Во время Второй мировой выяснилось, что Гитлеру в самые трудные месяцы 41-го сопротивлялись только два этноса: этнические русские и этнические сербы.

«Этнические сербы» — понятие условное: «сербами» стали в XIX веке называть себя все христиане-некатолики (православные и представители малых церквей — вне зависимости от национальности) близлежащих к Сербии земель, после того, как в результате освободительного от турецкого ига восстания образовалось это государство. Но и в прежние времена сербами себя называли выходцы из разных народов.

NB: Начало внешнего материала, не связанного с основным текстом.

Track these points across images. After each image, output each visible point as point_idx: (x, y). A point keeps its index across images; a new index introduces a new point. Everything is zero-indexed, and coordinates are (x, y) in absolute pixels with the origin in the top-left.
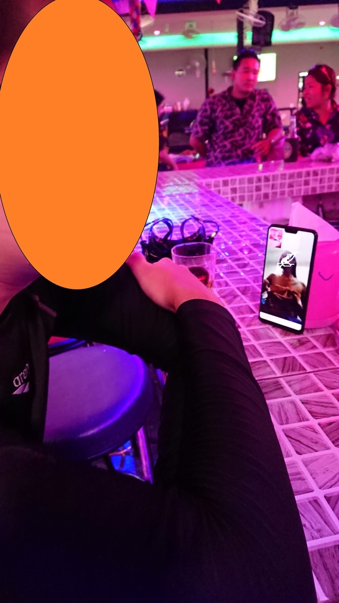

В частности, в XIV–XV веках в православной Сербии (а может, наоборот — в сербском православии?) спасались от «внешнической» католической инквизиции еретики со всей Европы — разумеется, неугодниками были не все беглецы, бежали в Сербию также и «внутренники» самых разных национальностей.

Вообще, размышляя над историей Югославии и сербов в особенности, трудно не сообразить, что многие из обрушивавшихся на сербов несчастий — карательные крестовые походы, нашествие мусульман, нападение гитлеровцев — вели к очищению их от «внешников» в первую очередь. Протосербов пространственно пододвигали, не желавшие стайного «внешничества» компактно уходили в сторону, а «внешники» оставались и массово принимали ислам или католичество — в зависимости от внешней атрибутики волны насильников. Результаты этого расслоения классически проявлялись во все времена, даже во времена социалистического лагеря: югославский социализм был существенно более торговый и капиталистический, чем в остальных социалистических странах. Внутри же страны сербы отличались от, скажем хорватов, с готовностью работающих на конвейерах, своими крестьянскими пристрастиями и тем, что они им не изменяют, несмотря на более низкий, чем у хорватов, уровень жизни.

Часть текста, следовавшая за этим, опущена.